[What to produce]: Set down the litigation passage exactly, between "We intend to" and "and results of operations.", inclusive.
═══ Text segment ═══
We intend to vigorously defend all claims asserted by the County relating to environmental contamination at the Airport. We believe our liability in these matters (if any) should be adequately covered by the indemnification obligations of Signature as to PAFCO, and the County as to World Fuel Services Corporation and our other subsidiaries.

 

There can be no assurance that we will prevail on the above legal proceedings and management cannot estimate the exposure if we do not prevail. A ruling against us in any of the proceedings described above may have a material adverse effect on our financial condition and results of operations.

 

In addition to the matters described above, we are also involved in litigation and administrative proceedings primarily arising in the normal course of our business. In the opinion of management, except as set forth above, our liability, if any, under any other pending litigation or administrative proceedings, will not materially affect our financial condition or results of operations.
═══ Extracted material ═══
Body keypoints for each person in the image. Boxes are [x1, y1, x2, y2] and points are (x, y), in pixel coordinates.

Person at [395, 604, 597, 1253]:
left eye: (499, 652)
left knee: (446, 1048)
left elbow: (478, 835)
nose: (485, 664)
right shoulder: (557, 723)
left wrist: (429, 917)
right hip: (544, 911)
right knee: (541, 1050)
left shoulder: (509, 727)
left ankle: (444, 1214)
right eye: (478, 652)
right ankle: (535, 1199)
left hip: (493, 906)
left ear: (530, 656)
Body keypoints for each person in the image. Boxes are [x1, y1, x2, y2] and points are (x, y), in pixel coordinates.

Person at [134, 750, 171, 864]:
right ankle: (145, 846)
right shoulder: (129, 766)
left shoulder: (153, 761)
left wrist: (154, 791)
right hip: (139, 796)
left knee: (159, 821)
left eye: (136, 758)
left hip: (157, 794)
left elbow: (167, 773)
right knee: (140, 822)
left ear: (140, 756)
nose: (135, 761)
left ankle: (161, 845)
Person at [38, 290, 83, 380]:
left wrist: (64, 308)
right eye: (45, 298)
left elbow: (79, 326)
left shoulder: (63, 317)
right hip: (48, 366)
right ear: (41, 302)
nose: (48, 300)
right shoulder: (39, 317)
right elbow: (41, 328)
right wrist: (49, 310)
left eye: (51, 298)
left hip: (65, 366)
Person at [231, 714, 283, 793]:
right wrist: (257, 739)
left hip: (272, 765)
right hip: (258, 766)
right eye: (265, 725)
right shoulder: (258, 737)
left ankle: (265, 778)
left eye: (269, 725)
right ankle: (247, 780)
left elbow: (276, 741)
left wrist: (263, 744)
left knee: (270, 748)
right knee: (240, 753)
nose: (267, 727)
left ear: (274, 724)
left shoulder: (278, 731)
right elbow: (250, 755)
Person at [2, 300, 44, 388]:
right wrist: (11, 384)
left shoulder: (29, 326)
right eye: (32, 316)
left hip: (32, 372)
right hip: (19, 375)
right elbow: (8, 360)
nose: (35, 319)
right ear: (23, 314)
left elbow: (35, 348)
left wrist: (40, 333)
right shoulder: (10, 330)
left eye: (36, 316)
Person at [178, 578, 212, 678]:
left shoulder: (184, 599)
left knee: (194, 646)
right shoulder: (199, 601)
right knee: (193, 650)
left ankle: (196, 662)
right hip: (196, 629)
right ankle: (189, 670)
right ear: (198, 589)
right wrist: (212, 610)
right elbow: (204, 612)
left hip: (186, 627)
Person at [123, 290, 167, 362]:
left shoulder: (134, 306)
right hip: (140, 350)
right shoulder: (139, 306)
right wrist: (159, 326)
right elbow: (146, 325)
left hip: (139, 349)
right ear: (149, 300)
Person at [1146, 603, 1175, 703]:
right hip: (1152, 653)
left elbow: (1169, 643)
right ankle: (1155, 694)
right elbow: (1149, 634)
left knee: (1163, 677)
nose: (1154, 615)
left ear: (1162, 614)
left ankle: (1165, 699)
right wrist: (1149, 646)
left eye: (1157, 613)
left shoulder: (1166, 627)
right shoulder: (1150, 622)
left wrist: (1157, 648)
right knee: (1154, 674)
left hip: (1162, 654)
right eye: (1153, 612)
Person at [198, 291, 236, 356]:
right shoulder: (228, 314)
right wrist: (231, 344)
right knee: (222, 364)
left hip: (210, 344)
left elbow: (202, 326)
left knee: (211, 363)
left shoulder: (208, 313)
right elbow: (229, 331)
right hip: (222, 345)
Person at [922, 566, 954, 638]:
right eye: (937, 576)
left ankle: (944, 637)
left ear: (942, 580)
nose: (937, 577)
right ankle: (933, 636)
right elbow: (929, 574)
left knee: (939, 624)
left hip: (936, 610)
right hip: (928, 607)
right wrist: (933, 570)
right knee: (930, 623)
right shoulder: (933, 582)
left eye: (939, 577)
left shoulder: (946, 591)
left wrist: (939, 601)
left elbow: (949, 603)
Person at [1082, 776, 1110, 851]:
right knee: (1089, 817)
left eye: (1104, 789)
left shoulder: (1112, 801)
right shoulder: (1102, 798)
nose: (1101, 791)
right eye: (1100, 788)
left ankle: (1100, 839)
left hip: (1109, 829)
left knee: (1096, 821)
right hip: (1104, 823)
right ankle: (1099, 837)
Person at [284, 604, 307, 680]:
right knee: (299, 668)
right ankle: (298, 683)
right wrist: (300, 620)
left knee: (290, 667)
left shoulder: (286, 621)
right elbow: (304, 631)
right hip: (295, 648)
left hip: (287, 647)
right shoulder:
═══
[Problem solution]:
We intend to vigorously defend all claims asserted by the County relating to environmental contamination at the Airport. We believe our liability in these matters (if any) should be adequately covered by the indemnification obligations of Signature as to PAFCO, and the County as to World Fuel Services Corporation and our other subsidiaries.

 

There can be no assurance that we will prevail on the above legal proceedings and management cannot estimate the exposure if we do not prevail. A ruling against us in any of the proceedings described above may have a material adverse effect on our financial condition and results of operations.